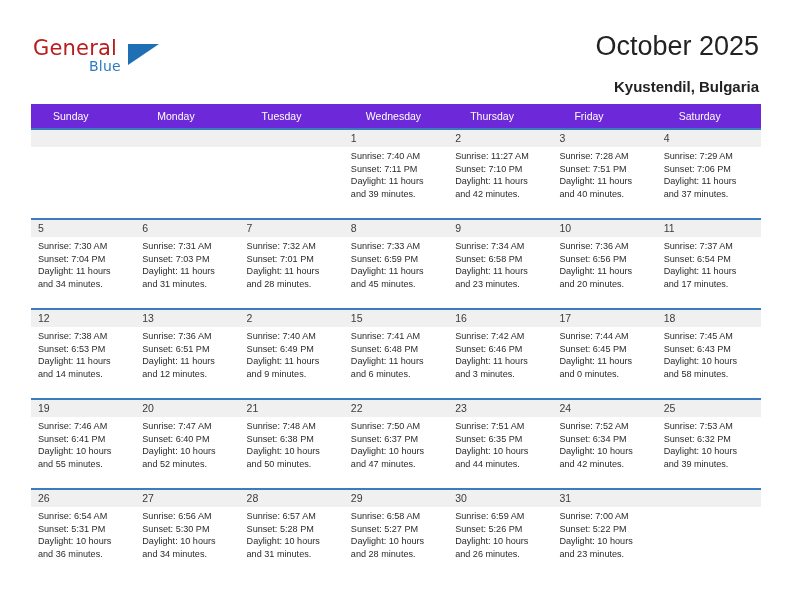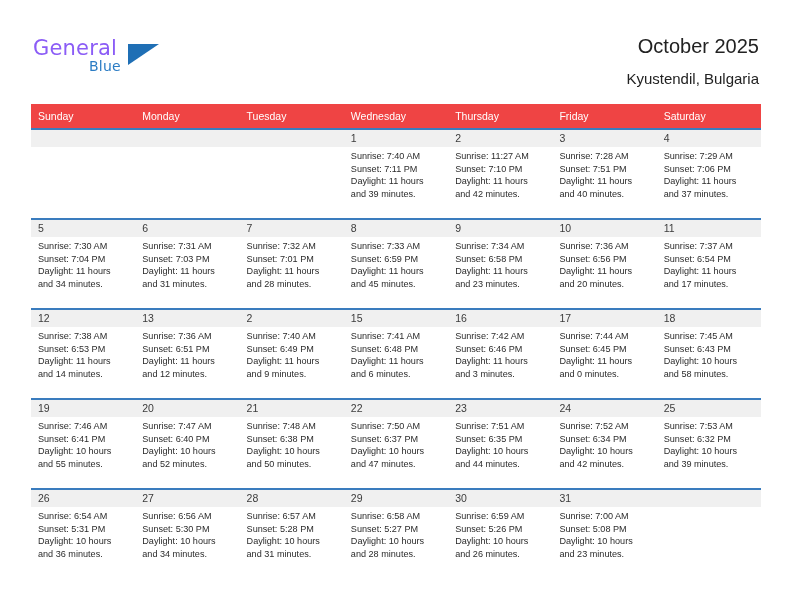--- a/index.html
+++ b/index.html
@@ -35,21 +35,21 @@
     top: 36px;
     width: 180px;
     height: 50px;
   }
   .logo-general {
     position: absolute;
     left: 0;
     top: 0;
     font-size: 21px;
     letter-spacing: 0.2px;
-    color: #8b5cf6;
+    color: #b91c1c;
     font-family: "DejaVu Sans", sans-serif;
     font-weight: 400;
   }
   .logo-blue {
     position: absolute;
     left: 56px;
     top: 22px;
     font-size: 14px;
     letter-spacing: 0.2px;
     color: #2b7cc4;
@@ -65,51 +65,51 @@
     border-left: 31px solid #1f6fb5;
     border-bottom: 21px solid transparent;
   }
   .title-block {
     position: absolute;
     right: 33px;
     top: 30px;
     text-align: right;
   }
   .month-title {
-    font-size: 20px;
+    font-size: 27px;
     font-weight: 400;
     color: #222222;
     line-height: 32px;
     white-space: nowrap;
   }
   .location-title {
     font-size: 15px;
-    font-weight: 400;
+    font-weight: 700;
     color: #222222;
     line-height: 22px;
-    margin-top: 6px;
+    margin-top: 14px;
     white-space: nowrap;
   }
 
   
   .calendar {
     position: absolute;
     left: 31px;
     top: 104px;
     width: 730px;
     border-collapse: collapse;
     table-layout: fixed;
   }
   .calendar th {
-    background: #ef4444;
+    background: #6d28d9;
     color: #ffffff;
     font-size: 10.5px;
     font-weight: 400;
     text-align: left;
-    padding: 6px 0 6px 7px;
+    padding: 6px 0 6px 22px;
     height: 12px;
     border: none;
   }
   .calendar td {
     vertical-align: top;
     padding: 0;
     border: none;
     width: 104.28px;
   }
   .cell {
@@ -600,21 +600,21 @@
               </div>
             </div>
           </td>
           <td>
             <div class="cell">
               <div class="daterow">
                 <span class="daynum">31</span>
               </div>
               <div class="info">
                 <div class="info-line">Sunrise: 7:00 AM</div>
-                <div class="info-line">Sunset: 5:08 PM</div>
+                <div class="info-line">Sunset: 5:22 PM</div>
                 <div class="info-line">Daylight: 10 hours</div>
                 <div class="info-line">and 23 minutes.</div>
               </div>
             </div>
           </td>
           <td>
             <div class="cell empty">
               <div class="daterow">
                 <span class="daynum"></span>
               </div>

---

Tally the lines above that include "height"; give only the tally.

> Answer for the task
4